Supplied material
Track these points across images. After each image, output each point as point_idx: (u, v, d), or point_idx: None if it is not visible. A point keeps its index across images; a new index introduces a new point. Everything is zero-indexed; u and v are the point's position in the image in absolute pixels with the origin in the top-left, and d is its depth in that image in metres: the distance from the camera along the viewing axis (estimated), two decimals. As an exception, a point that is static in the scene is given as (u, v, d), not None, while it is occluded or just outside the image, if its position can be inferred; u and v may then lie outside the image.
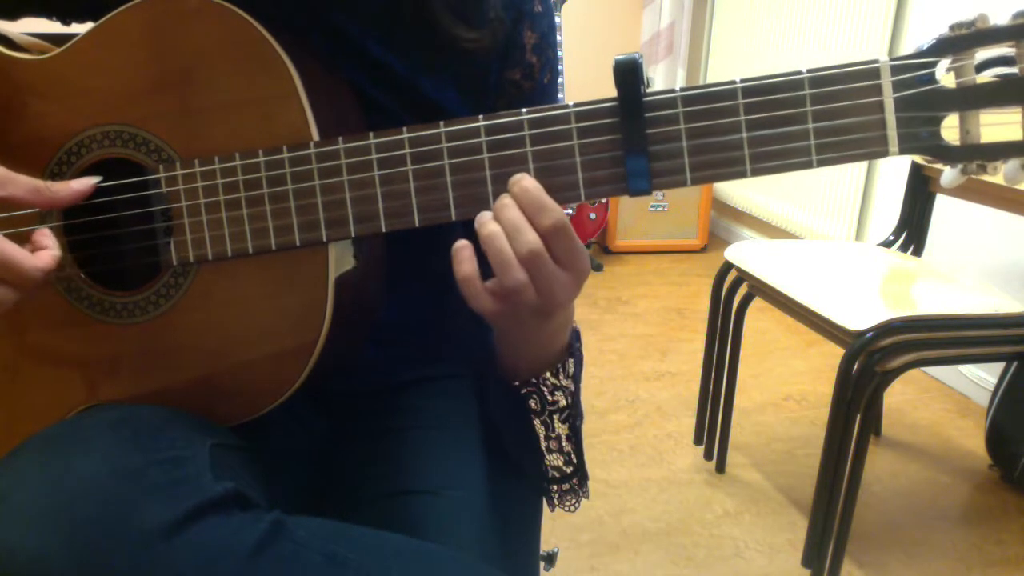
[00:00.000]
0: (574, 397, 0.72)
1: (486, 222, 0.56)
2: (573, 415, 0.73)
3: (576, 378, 0.72)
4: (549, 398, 0.72)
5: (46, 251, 0.58)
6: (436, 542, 0.61)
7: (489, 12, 0.69)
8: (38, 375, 0.65)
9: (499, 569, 0.60)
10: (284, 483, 0.67)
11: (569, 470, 0.75)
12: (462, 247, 0.56)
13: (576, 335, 0.71)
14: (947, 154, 0.52)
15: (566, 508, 0.78)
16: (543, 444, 0.74)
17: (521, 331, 0.64)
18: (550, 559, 1.15)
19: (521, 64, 0.74)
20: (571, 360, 0.71)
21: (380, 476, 0.70)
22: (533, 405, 0.72)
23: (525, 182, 0.55)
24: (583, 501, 0.78)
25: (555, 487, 0.77)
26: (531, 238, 0.54)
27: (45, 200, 0.59)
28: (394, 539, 0.58)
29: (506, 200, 0.55)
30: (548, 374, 0.71)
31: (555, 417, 0.73)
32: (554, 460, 0.75)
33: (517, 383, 0.72)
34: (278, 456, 0.69)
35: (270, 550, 0.49)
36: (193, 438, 0.55)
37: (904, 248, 1.79)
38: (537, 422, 0.73)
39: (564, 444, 0.74)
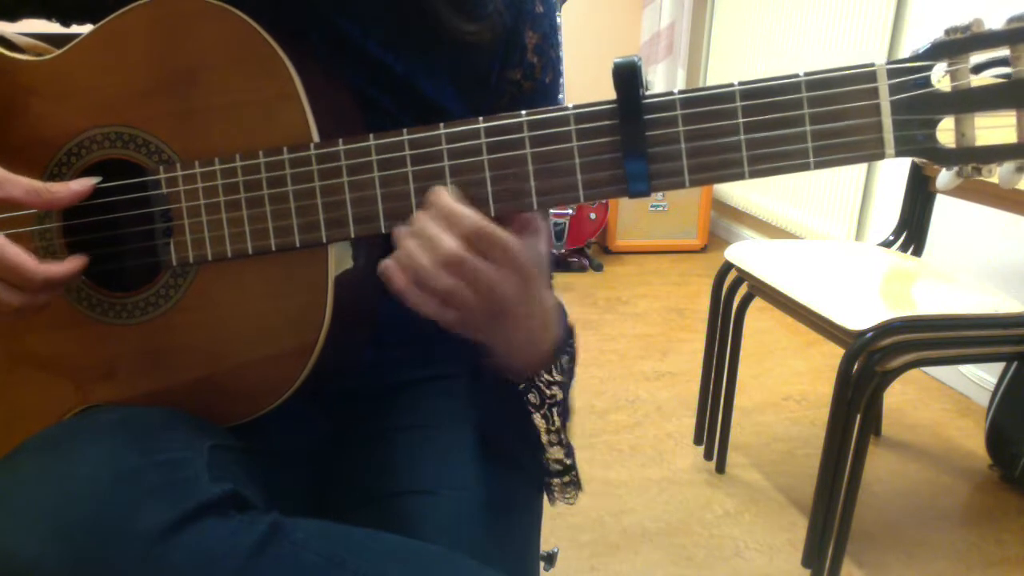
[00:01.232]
0: (565, 391, 0.72)
1: (402, 236, 0.56)
2: (564, 410, 0.73)
3: (569, 372, 0.72)
4: (547, 392, 0.72)
5: (57, 263, 0.58)
6: (435, 542, 0.62)
7: (488, 5, 0.70)
8: (37, 375, 0.65)
9: (498, 569, 0.60)
10: (283, 484, 0.67)
11: (570, 461, 0.76)
12: (385, 267, 0.56)
13: (570, 332, 0.71)
14: (943, 157, 0.52)
15: (566, 500, 0.78)
16: (545, 438, 0.74)
17: (488, 336, 0.63)
18: (550, 559, 1.15)
19: (522, 64, 0.74)
20: (564, 357, 0.71)
21: (379, 476, 0.70)
22: (532, 399, 0.72)
23: (435, 195, 0.56)
24: (584, 501, 0.78)
25: (556, 480, 0.77)
26: (448, 245, 0.54)
27: (43, 201, 0.59)
28: (392, 540, 0.58)
29: (418, 213, 0.56)
30: (543, 371, 0.71)
31: (554, 410, 0.73)
32: (555, 453, 0.75)
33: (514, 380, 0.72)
34: (277, 457, 0.69)
35: (268, 551, 0.50)
36: (192, 439, 0.55)
37: (904, 248, 1.79)
38: (538, 416, 0.73)
39: (563, 436, 0.75)
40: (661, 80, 3.66)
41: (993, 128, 0.50)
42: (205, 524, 0.48)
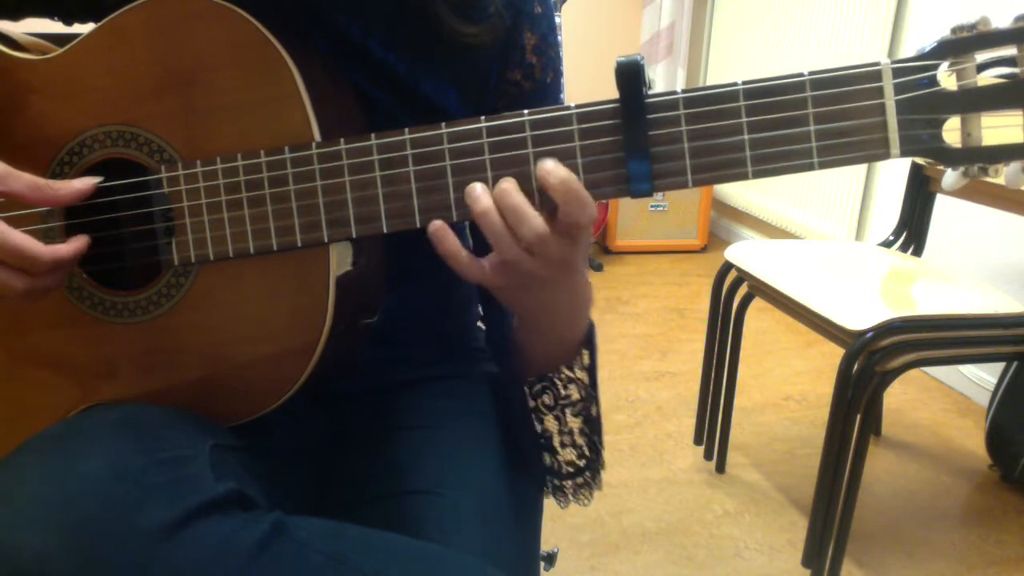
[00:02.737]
0: (588, 389, 0.72)
1: (479, 196, 0.55)
2: (587, 405, 0.73)
3: (591, 369, 0.72)
4: (562, 392, 0.72)
5: (63, 245, 0.58)
6: (436, 542, 0.62)
7: (489, 7, 0.70)
8: (39, 374, 0.65)
9: (499, 569, 0.60)
10: (285, 483, 0.68)
11: (582, 463, 0.75)
12: (437, 227, 0.56)
13: (591, 327, 0.72)
14: (948, 156, 0.52)
15: (580, 502, 0.78)
16: (556, 440, 0.74)
17: (531, 300, 0.64)
18: (550, 559, 1.15)
19: (521, 65, 0.74)
20: (586, 352, 0.71)
21: (381, 476, 0.70)
22: (547, 400, 0.72)
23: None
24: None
25: (569, 482, 0.77)
26: (537, 222, 0.54)
27: (46, 197, 0.59)
28: (394, 539, 0.58)
29: (505, 185, 0.55)
30: (563, 367, 0.71)
31: (567, 411, 0.73)
32: (567, 455, 0.75)
33: (531, 378, 0.72)
34: (279, 456, 0.69)
35: (271, 550, 0.50)
36: (194, 438, 0.55)
37: (904, 248, 1.79)
38: (550, 417, 0.73)
39: (577, 438, 0.74)
40: (661, 80, 3.65)
41: (999, 127, 0.50)
42: (209, 522, 0.48)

What the task asks
Please transcribe the listing exactly as it stands, but omit its pictures.

Exercise result
Track these points across images. After each image, output each point as point_idx: (u, v, d), or point_idx: None if it is not visible. A point keeps its index across images; a new index introduces a new point. Everything is zero-indexed; u and v are the point's position in the image in absolute pixels with the origin in the top-left, and d is its depth in that image in metres: the distance from the camera along the viewing axis (estimated), two decimals. As an exception, a point that is static in the scene is given as (u, v, d), not None, while it is occluded or just outside the image, if its position can be inferred; u and v may then lie outside the image.
[00:00.000]
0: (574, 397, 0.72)
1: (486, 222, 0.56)
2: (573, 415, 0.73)
3: (576, 378, 0.72)
4: (549, 398, 0.72)
5: (46, 251, 0.58)
6: (436, 542, 0.61)
7: (489, 12, 0.69)
8: (38, 375, 0.65)
9: (499, 569, 0.60)
10: (284, 483, 0.67)
11: (569, 470, 0.75)
12: (462, 247, 0.56)
13: (576, 335, 0.71)
14: (947, 154, 0.52)
15: (566, 508, 0.78)
16: (543, 444, 0.74)
17: (521, 331, 0.64)
18: (550, 559, 1.15)
19: (521, 64, 0.74)
20: (571, 360, 0.71)
21: (380, 476, 0.70)
22: (533, 405, 0.72)
23: (525, 182, 0.55)
24: (583, 501, 0.78)
25: (555, 487, 0.77)
26: (531, 238, 0.54)
27: (45, 200, 0.59)
28: (394, 539, 0.58)
29: (506, 200, 0.55)
30: (548, 374, 0.71)
31: (555, 417, 0.73)
32: (554, 460, 0.75)
33: (517, 383, 0.72)
34: (278, 456, 0.69)
35: (270, 550, 0.49)
36: (193, 438, 0.55)
37: (904, 248, 1.79)
38: (537, 422, 0.73)
39: (564, 444, 0.74)
[00:01.232]
0: (565, 391, 0.72)
1: (402, 236, 0.56)
2: (564, 410, 0.73)
3: (569, 372, 0.72)
4: (547, 392, 0.72)
5: (57, 263, 0.58)
6: (435, 542, 0.62)
7: (488, 5, 0.70)
8: (37, 375, 0.65)
9: (498, 569, 0.60)
10: (283, 484, 0.67)
11: (570, 461, 0.76)
12: (385, 267, 0.56)
13: (570, 332, 0.71)
14: (943, 157, 0.52)
15: (566, 500, 0.78)
16: (545, 438, 0.74)
17: (488, 336, 0.63)
18: (550, 559, 1.15)
19: (522, 64, 0.74)
20: (564, 357, 0.71)
21: (379, 476, 0.70)
22: (532, 399, 0.72)
23: (435, 195, 0.56)
24: (584, 501, 0.78)
25: (556, 480, 0.77)
26: (448, 245, 0.54)
27: (43, 201, 0.59)
28: (392, 540, 0.58)
29: (418, 213, 0.56)
30: (543, 371, 0.71)
31: (554, 410, 0.73)
32: (555, 453, 0.75)
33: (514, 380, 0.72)
34: (277, 457, 0.69)
35: (268, 551, 0.50)
36: (192, 439, 0.55)
37: (904, 248, 1.79)
38: (538, 416, 0.73)
39: (563, 436, 0.75)
40: (661, 80, 3.66)
41: (993, 128, 0.50)
42: (205, 524, 0.48)
[00:02.737]
0: (588, 389, 0.72)
1: (479, 196, 0.55)
2: (587, 405, 0.73)
3: (591, 369, 0.72)
4: (562, 392, 0.72)
5: (63, 245, 0.58)
6: (436, 542, 0.62)
7: (489, 7, 0.70)
8: (39, 374, 0.65)
9: (499, 569, 0.60)
10: (285, 483, 0.68)
11: (582, 463, 0.75)
12: (437, 227, 0.56)
13: (591, 327, 0.72)
14: (948, 156, 0.52)
15: (580, 502, 0.78)
16: (556, 440, 0.74)
17: (531, 300, 0.64)
18: (550, 559, 1.15)
19: (521, 65, 0.74)
20: (586, 352, 0.71)
21: (381, 476, 0.70)
22: (547, 400, 0.72)
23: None
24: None
25: (569, 482, 0.77)
26: (537, 222, 0.54)
27: (46, 197, 0.59)
28: (394, 539, 0.58)
29: (505, 185, 0.55)
30: (563, 367, 0.71)
31: (567, 411, 0.73)
32: (567, 455, 0.75)
33: (531, 378, 0.72)
34: (279, 456, 0.69)
35: (271, 550, 0.50)
36: (194, 438, 0.55)
37: (904, 248, 1.79)
38: (550, 417, 0.73)
39: (577, 438, 0.74)
40: (661, 80, 3.65)
41: (999, 127, 0.50)
42: (209, 522, 0.48)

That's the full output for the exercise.